We recently adopted a new puppy,
adorable, energetic, and full of less-than-desirable puppy habits.
Her first week, the moment I would open her playpen,
she would bolt down the stairs,
ignoring every command or voice in her path,
laser-focused on getting outside.
Not surprisingly, when she got there, she found a closed door.
[What do you know – all the people with thumbs, still upstairs.]
She’d sit there, staring out the frosted glass,
waiting for, I assume, the door to open itself.
So I’d wait, walk downstairs, gently pick her up,
carry her back up the stairs,
and plop her in her playpen again,
doing my best to avoid her sullen glare.
[We actually have a sound effect for the “plop”, that’s how often it happened]
After a week of this, the pattern changed.
She learned to wait,
To pause until someone opened the door.
I bring this up because we, as strategists, do the same thing.

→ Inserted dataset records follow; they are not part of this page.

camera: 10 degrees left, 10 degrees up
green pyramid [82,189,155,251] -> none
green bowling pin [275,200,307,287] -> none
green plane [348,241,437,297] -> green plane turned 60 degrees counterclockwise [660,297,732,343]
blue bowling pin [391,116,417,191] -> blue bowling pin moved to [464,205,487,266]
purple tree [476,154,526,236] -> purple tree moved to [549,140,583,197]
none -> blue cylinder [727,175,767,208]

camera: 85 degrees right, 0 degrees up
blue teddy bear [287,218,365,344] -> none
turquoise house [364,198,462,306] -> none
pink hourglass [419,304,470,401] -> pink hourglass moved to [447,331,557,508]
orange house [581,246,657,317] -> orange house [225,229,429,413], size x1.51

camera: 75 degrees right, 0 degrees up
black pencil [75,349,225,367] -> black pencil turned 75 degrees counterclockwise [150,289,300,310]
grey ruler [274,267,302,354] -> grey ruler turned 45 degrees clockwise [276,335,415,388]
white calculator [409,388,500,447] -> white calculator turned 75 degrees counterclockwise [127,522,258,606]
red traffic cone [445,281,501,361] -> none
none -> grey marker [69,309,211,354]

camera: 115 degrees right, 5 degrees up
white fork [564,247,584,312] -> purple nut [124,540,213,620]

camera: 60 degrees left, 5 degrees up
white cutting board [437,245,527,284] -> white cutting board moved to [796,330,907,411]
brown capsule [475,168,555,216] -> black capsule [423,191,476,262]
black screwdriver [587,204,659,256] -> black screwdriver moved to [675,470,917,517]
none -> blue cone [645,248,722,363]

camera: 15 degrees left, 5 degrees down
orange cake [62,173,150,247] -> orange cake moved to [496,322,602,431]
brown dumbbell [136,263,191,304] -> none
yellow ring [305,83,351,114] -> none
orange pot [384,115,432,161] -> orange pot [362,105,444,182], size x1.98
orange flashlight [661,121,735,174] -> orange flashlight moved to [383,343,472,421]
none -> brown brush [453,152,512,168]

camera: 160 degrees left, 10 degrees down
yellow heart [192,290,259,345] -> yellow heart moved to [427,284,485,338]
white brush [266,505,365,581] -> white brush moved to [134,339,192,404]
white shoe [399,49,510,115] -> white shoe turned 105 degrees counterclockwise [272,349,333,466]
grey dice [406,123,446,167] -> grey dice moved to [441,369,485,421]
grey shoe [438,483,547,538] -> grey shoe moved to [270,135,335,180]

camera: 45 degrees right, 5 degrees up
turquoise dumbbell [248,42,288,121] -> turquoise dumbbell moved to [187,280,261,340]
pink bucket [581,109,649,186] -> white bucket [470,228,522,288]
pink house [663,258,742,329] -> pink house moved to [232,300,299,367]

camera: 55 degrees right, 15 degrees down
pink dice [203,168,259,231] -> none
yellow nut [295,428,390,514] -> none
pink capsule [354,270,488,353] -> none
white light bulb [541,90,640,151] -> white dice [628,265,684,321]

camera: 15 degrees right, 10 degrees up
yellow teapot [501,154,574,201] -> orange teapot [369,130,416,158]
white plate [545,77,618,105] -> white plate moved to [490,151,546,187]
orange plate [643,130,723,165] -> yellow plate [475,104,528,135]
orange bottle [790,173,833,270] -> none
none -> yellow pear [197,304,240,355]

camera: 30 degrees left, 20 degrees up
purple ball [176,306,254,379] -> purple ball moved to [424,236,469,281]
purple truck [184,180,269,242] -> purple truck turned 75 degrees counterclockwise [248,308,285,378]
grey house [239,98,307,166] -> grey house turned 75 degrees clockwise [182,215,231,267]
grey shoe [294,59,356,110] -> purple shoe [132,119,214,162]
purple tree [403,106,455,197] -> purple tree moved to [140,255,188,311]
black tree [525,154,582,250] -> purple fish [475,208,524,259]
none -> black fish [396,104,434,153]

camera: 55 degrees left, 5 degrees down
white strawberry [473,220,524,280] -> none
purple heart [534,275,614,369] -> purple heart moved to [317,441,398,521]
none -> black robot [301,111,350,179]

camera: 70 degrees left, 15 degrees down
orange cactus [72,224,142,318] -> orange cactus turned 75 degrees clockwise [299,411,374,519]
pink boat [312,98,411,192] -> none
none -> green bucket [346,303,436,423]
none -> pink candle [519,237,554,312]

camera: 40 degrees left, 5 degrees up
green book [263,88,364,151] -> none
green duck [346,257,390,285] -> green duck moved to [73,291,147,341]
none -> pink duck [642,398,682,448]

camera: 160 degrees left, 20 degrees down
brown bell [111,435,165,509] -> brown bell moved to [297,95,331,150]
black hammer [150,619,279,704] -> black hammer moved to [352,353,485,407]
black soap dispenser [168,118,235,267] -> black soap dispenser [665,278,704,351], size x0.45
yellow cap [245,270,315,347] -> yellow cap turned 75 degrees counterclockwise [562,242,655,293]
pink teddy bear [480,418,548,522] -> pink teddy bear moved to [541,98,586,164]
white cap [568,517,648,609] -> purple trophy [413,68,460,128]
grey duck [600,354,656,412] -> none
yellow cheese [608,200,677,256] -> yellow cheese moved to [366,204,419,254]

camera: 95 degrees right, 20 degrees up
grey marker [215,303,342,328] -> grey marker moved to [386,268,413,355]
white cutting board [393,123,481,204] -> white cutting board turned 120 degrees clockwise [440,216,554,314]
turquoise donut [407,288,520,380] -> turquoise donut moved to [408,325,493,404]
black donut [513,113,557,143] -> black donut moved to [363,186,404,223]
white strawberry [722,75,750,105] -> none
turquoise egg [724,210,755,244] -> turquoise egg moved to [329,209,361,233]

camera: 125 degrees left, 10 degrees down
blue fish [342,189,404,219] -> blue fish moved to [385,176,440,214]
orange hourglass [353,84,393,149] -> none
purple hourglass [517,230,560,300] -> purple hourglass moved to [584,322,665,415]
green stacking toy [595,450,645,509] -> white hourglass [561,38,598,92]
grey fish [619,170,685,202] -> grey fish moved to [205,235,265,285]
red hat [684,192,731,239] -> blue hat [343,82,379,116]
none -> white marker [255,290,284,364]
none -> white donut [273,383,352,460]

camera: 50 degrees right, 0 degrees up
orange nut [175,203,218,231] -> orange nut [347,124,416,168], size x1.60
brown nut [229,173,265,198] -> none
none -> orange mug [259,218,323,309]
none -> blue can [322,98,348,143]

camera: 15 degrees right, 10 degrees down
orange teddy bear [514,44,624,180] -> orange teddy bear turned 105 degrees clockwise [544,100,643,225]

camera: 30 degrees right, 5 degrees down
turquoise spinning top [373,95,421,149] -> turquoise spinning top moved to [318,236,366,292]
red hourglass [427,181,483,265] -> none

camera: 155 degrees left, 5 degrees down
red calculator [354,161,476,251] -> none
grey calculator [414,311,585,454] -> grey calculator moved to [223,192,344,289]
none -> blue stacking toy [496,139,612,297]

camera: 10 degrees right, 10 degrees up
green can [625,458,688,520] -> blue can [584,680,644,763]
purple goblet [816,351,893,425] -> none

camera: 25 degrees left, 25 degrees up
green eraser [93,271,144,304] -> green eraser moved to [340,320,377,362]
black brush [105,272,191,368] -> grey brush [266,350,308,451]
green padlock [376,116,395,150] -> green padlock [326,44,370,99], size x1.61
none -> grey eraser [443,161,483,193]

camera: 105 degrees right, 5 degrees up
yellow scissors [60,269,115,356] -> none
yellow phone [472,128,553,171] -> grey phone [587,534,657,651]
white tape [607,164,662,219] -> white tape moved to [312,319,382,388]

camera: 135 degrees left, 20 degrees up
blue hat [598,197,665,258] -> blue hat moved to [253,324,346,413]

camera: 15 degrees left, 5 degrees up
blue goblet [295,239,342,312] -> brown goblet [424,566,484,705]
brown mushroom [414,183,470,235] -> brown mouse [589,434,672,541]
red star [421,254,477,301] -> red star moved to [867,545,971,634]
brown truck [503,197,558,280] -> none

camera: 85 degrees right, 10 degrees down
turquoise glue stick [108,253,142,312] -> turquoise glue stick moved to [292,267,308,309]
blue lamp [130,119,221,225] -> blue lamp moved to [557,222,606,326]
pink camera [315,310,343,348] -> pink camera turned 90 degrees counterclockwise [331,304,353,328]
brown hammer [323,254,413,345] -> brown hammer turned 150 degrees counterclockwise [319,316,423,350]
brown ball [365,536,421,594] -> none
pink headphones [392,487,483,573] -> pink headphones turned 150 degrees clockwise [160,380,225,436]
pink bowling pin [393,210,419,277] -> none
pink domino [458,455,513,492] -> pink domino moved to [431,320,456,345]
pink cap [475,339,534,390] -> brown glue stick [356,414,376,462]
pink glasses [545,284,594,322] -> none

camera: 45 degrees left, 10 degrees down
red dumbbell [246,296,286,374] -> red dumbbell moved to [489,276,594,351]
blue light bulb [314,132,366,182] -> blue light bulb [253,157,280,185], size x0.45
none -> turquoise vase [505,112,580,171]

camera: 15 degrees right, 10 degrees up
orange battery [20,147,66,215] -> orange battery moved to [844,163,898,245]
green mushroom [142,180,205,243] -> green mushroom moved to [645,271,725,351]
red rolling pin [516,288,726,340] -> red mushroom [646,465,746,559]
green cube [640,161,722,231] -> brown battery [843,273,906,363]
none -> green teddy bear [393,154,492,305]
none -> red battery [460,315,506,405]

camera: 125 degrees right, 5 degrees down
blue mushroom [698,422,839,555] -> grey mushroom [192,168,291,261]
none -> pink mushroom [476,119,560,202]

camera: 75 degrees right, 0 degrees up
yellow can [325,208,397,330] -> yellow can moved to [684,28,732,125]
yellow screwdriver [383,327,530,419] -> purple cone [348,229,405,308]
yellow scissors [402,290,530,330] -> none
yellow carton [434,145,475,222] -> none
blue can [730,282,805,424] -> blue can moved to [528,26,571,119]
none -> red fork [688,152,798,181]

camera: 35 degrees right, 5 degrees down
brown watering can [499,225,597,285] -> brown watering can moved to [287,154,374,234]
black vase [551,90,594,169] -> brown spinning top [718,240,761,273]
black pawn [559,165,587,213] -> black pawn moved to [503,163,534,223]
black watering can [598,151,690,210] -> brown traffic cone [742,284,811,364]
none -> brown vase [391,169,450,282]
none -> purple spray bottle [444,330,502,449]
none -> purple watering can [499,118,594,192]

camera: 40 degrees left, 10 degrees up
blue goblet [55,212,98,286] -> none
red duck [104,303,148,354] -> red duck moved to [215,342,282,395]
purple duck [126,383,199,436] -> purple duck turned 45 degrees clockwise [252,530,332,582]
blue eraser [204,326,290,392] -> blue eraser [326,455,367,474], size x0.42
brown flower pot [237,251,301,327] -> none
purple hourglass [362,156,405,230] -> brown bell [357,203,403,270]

We get a request, a proposal, an idea.
Our playpen opens, and we sprint wildly down the stairs.
Same path, same momentum, same instinct,
Without scanning the environment.
Without understanding the situation.
Without checking the best way to open the door.
And when we get plopped back in the playpen,
we wonder what went wrong.
So before we rush into our strategies, remember to pause.
Survey the landscape, verify the data we’re working with,
Determine our opportunities and threats,
And who we might need to help open the door.
Otherwise, it shouldn’t be surprise
when we end up staring through frosted glass,
waiting to go back to where we started.